Search the entries below for the word "trees" and copy every line where it appears.

BEGIN Recorded information

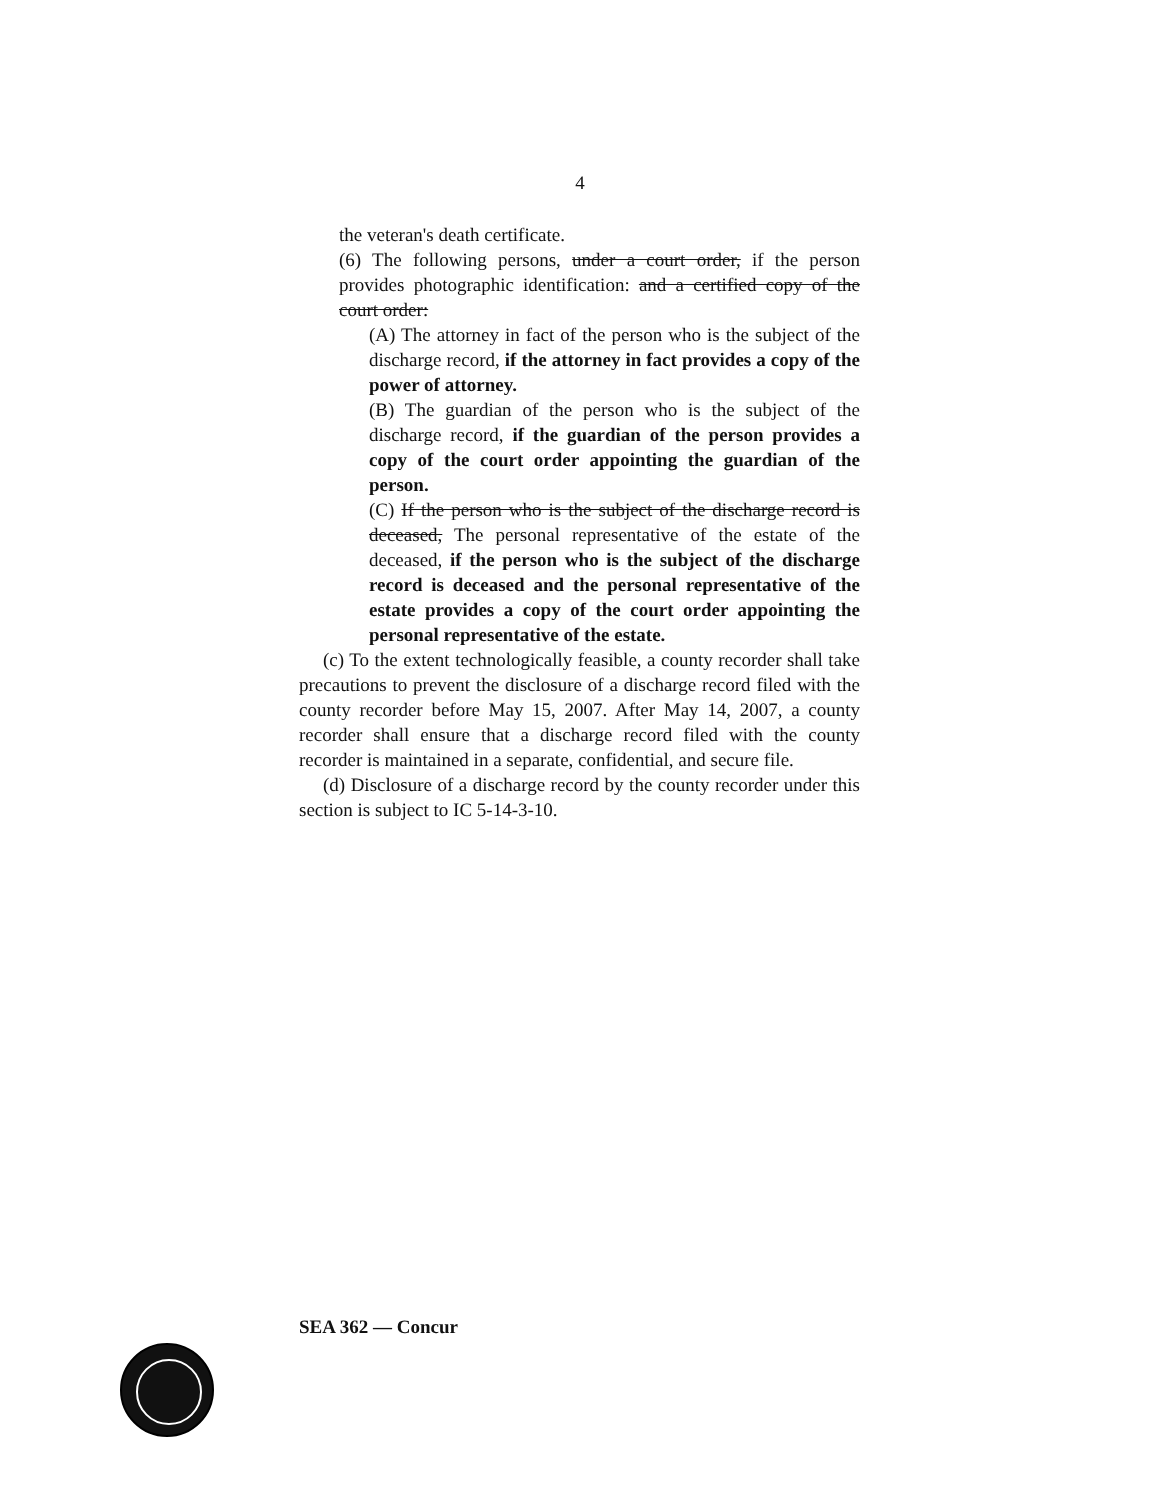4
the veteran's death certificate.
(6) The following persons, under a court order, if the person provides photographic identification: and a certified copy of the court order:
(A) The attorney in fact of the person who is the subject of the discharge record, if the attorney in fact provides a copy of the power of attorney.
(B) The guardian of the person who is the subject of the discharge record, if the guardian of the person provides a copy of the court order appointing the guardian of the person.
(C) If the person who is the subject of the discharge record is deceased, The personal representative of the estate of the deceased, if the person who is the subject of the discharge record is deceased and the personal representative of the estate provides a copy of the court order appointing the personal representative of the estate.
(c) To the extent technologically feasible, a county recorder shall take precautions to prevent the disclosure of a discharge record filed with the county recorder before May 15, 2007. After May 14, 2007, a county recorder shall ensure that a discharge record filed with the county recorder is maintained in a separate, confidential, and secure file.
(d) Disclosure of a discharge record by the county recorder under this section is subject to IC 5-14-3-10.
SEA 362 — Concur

END Recorded information
BEGIN Recorded information

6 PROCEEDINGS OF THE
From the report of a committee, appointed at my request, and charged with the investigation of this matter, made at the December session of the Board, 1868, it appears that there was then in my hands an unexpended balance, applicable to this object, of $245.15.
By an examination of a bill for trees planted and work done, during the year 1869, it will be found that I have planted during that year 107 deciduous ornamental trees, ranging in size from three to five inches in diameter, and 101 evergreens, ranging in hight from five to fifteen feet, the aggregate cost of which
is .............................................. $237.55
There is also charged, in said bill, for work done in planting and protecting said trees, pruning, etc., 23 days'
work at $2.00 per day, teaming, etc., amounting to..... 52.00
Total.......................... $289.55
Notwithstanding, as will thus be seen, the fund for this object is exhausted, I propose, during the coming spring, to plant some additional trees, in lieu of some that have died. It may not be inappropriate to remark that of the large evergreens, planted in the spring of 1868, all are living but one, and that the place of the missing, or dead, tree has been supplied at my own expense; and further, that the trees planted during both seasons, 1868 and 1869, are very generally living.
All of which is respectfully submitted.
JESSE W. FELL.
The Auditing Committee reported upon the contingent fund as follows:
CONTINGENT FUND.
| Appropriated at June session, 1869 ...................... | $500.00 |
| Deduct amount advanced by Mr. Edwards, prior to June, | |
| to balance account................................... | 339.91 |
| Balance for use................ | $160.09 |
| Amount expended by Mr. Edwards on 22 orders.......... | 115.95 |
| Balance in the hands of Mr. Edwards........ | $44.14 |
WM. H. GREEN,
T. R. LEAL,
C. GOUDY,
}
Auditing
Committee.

END Recorded information
BEGIN Recorded information

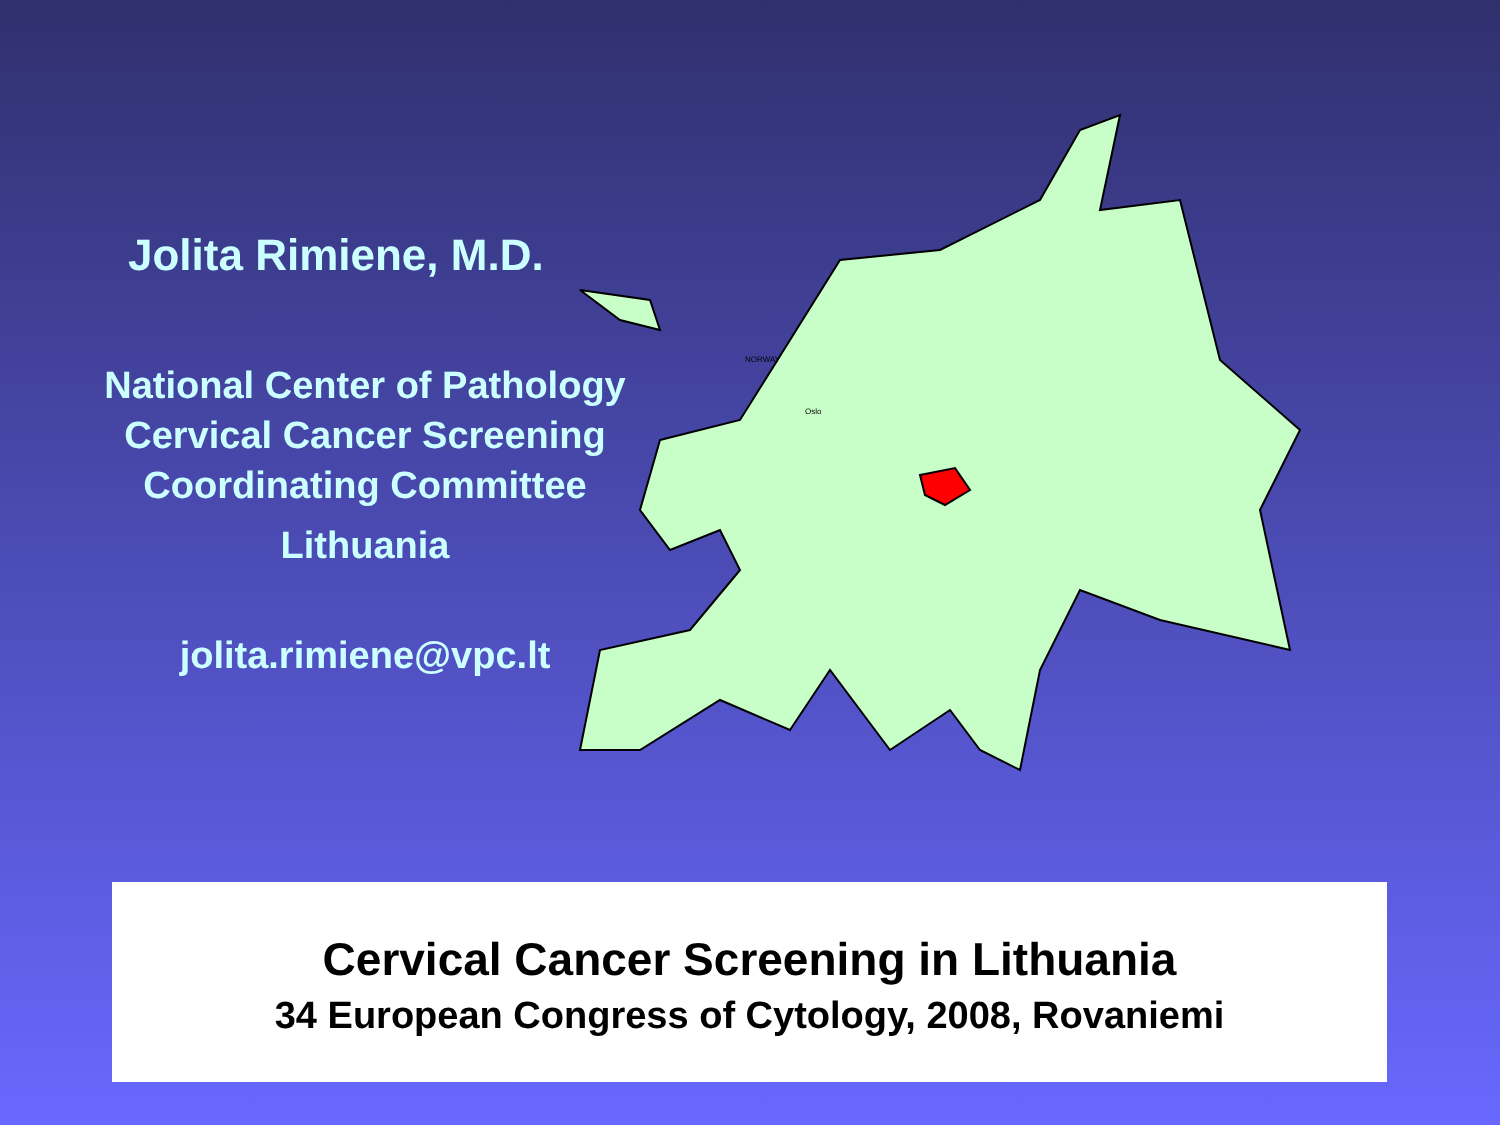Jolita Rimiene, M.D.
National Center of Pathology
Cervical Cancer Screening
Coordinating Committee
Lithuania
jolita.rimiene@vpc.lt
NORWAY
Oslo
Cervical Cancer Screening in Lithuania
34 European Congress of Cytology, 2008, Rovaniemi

END Recorded information

Response area:
By an examination of a bill for trees planted and work done, during the year 1869, it will be found that I have planted during that year 107 deciduous ornamental trees, ranging in size from three to five inches in diameter, and 101 evergreens, ranging in hight from five to fifteen feet, the aggregate cost of which
There is also charged, in said bill, for work done in planting and protecting said trees, pruning, etc., 23 days'
Notwithstanding, as will thus be seen, the fund for this object is exhausted, I propose, during the coming spring, to plant some additional trees, in lieu of some that have died. It may not be inappropriate to remark that of the large evergreens, planted in the spring of 1868, all are living but one, and that the place of the missing, or dead, tree has been supplied at my own expense; and further, that the trees planted during both seasons, 1868 and 1869, are very generally living.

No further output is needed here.